#### SELECTED EXCERPT:
# Permanently Clogged Pores?



## darbywynn318 (Feb 13, 2010)

I am lucky enought to have almost perfectly clear skin but the pores on and around my nose are pretty big. For as long as I remember the ones on my nose have looked clogged. They're darker than my skin so they look like freckles but are definitely pores. I read an article that suggested these were called plugs and to try a homemade tightening mask to help. I've tried a few products including strips but nothing will make them clear out or lighten up and I'd not do a homemade overnight mask as the magazine suggests. Any other ideas? Thanks so much in advance!


----------



## Junkie (Feb 13, 2010)

Have you ever tried getting a facial at a spa? The people there are pretty good at extraction and its not half as bad as doing it yourself at home with a metal blackhead extractor.


----------



## xxManBeaterxx (Feb 13, 2010)

I asked my dermatologist if strips actually work he laughed and told me 1 or 2 days at most since it only removes the surface of the dirt.  Facial masks are also a very temporary solution to the problem and most times they don't even get all the gunk out.  Also those over the counter exfoliators are great for removing dead skin but not so much for clogged pores.

Have you ever gone to an esthetician or a dermatologist?  I was blessed with huge pores and clogged pores.  I had a "gentle" microdermabrasion with a facial after. Man it reaalllyyyyyyyy cleans your skin and the result lasts for a few months, my face felt like a baby's butt and my pores are flawless.  The down side... it will get expensive after a while..


----------



## shootout (Feb 14, 2010)

I have the same problem on my nose.
I just recently tried using the Biore Refresh Daily Cleansing Cloths and have already noticed a significant difference in the few days I've been using these.


----------



## luxury (Feb 18, 2010)

i've had the same issue for years and the only thing that really helped me even slightly was my first chemical peel those blackheads are on the surface now and i'm sure in the next couple peels they will be gone.


----------



## greengoesmoo (Apr 6, 2010)

After reading this I am going to drop into the dermatologist place in my town at the weekend.

What kind of price range are we heading into here? two zeros?


----------

#### SUPPLIED RECORDS:

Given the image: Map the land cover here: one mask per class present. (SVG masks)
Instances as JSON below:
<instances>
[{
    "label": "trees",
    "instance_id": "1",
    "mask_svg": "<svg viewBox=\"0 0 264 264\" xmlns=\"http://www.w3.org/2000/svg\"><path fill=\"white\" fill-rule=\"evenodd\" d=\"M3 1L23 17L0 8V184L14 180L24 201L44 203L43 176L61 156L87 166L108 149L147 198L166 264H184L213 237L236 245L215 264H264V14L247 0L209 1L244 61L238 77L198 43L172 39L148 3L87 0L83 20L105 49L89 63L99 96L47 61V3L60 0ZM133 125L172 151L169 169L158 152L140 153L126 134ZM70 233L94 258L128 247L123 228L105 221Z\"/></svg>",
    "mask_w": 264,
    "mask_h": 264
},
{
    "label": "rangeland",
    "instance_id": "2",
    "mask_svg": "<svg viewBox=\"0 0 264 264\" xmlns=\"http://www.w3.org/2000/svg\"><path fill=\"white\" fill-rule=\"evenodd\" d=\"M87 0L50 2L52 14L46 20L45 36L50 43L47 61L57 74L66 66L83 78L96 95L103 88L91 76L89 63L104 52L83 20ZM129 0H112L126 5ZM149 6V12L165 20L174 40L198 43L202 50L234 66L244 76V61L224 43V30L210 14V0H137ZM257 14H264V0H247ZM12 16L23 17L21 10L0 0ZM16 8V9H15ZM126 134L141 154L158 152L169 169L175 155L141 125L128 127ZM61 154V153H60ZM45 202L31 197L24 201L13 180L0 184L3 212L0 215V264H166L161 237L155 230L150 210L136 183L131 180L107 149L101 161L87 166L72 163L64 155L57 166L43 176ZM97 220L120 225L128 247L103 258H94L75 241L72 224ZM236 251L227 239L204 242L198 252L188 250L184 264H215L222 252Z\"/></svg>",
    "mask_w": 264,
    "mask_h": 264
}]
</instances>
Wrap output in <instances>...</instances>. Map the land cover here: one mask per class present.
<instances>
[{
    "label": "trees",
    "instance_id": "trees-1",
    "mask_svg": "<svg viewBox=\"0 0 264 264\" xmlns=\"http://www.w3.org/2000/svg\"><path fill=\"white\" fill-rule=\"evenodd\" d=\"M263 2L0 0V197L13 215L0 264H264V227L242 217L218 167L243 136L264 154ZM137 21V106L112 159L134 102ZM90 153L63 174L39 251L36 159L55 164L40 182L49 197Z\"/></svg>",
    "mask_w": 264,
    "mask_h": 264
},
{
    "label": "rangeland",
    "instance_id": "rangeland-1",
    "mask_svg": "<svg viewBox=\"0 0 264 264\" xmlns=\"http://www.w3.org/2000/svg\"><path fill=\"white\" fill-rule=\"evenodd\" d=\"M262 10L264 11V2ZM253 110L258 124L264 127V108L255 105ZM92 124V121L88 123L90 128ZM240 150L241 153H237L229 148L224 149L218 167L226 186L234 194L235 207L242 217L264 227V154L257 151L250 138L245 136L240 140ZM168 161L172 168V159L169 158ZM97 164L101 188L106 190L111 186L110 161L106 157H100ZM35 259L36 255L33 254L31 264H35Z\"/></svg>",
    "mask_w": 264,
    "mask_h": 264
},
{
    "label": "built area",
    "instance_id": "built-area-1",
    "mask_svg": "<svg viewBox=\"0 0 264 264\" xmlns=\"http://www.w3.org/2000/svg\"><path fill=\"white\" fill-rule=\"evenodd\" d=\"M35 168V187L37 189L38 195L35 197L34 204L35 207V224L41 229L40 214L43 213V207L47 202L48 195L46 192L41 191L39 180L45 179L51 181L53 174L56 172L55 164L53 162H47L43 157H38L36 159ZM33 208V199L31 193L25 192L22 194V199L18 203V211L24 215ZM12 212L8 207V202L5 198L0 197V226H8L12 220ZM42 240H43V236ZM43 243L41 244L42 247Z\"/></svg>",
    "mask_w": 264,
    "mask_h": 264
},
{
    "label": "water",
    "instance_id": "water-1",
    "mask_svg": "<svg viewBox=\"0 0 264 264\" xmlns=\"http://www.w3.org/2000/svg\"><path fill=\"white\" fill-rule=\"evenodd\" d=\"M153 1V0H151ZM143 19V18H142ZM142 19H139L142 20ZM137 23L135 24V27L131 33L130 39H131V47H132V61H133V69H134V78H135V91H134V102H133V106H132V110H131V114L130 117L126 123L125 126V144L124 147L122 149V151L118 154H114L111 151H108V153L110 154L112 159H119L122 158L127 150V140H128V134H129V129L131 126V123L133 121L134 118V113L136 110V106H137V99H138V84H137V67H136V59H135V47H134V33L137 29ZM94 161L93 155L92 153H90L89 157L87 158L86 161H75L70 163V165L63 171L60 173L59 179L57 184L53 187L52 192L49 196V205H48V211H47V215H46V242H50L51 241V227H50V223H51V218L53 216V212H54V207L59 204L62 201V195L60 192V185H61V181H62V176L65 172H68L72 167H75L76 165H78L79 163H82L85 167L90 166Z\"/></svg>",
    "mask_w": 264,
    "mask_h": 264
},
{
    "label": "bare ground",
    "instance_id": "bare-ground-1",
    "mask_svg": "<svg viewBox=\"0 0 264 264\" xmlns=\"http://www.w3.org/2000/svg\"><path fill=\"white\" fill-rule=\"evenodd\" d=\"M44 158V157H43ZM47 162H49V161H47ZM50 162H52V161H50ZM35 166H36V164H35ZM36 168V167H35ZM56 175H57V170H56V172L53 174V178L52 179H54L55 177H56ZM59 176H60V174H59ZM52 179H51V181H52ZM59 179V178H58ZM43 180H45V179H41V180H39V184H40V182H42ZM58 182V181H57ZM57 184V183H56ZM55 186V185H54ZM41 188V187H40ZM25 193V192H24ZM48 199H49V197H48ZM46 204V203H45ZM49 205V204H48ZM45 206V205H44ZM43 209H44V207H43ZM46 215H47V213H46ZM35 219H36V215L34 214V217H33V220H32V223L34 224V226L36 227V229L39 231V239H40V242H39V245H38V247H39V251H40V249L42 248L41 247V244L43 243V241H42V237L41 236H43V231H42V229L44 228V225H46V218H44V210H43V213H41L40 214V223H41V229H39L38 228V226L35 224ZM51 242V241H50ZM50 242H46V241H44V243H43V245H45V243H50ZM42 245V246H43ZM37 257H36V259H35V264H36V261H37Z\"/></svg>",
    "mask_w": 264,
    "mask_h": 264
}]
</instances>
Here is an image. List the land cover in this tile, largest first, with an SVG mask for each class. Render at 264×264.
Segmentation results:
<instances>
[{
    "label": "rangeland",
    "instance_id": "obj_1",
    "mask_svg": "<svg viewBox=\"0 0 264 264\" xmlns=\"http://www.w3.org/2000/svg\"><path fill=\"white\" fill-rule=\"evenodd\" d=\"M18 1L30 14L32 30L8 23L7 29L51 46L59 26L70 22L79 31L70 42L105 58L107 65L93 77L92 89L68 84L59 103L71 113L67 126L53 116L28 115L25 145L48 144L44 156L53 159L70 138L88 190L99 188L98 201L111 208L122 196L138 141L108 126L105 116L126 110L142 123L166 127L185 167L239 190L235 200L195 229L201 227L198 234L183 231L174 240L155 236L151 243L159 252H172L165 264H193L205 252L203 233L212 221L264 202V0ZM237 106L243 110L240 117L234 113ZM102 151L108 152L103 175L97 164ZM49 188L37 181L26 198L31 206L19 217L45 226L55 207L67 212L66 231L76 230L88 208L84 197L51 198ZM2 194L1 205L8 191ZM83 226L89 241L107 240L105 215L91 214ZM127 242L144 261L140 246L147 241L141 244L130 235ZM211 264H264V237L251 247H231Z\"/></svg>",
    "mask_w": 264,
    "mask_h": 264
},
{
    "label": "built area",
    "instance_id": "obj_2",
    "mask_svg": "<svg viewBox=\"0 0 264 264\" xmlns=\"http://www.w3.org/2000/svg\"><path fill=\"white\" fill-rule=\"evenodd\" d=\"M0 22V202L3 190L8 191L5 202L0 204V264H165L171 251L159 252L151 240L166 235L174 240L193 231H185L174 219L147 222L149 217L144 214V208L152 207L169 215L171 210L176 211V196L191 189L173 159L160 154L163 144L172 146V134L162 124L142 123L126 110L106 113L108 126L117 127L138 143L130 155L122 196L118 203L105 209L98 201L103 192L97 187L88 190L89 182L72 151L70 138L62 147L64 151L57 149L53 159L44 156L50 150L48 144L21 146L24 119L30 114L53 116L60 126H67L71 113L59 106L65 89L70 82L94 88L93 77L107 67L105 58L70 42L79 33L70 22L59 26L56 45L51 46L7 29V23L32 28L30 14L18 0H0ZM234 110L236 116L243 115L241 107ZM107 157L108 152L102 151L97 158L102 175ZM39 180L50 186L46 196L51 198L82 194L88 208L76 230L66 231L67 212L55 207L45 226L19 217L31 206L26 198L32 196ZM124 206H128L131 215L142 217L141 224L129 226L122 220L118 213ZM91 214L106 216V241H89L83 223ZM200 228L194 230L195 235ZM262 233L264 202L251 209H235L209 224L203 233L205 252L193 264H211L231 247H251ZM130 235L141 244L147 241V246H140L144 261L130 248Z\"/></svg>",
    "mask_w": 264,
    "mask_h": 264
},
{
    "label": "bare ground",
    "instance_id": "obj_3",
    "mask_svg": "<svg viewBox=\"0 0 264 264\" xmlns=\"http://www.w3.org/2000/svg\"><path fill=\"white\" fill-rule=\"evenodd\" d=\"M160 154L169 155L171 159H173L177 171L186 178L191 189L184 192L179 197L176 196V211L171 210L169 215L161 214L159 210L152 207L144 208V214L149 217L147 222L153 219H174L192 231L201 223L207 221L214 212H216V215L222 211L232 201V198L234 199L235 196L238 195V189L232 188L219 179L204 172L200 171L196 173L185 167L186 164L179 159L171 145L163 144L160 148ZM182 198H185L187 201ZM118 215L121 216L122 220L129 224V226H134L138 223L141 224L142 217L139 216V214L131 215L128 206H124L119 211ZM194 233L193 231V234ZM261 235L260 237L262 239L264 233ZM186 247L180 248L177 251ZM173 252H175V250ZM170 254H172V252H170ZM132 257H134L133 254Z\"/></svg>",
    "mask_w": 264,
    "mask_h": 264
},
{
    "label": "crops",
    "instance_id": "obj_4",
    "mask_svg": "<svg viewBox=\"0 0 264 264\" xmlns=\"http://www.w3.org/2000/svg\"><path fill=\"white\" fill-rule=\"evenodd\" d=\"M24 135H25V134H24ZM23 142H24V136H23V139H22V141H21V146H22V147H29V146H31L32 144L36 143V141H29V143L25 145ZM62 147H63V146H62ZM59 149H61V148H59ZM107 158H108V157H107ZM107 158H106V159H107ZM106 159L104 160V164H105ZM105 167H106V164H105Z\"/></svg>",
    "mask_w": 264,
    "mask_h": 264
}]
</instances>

#### TASK INSTRUCTIONS:
a - Please rewrite the stretch of the forum thread on clogged pores from "I asked my dermatologist" through "(Feb 14, 2010)", substituting "skin doctor" for each occurrence of "dermatologist".
b - List the usernames of everyone who posted in the forum thread on clogged pores.

#### ANSWERS TO THE EXERCISE:
a -
I asked my skin doctor if strips actually work he laughed and told me 1 or 2 days at most since it only removes the surface of the dirt.  Facial masks are also a very temporary solution to the problem and most times they don't even get all the gunk out.  Also those over the counter exfoliators are great for removing dead skin but not so much for clogged pores.

Have you ever gone to an esthetician or a skin doctor?  I was blessed with huge pores and clogged pores.  I had a "gentle" microdermabrasion with a facial after. Man it reaalllyyyyyyyy cleans your skin and the result lasts for a few months, my face felt like a baby's butt and my pores are flawless.  The down side... it will get expensive after a while..


----------



## shootout (Feb 14, 2010)

b -
darbywynn318
Junkie
xxManBeaterxx
shootout
luxury
greengoesmoo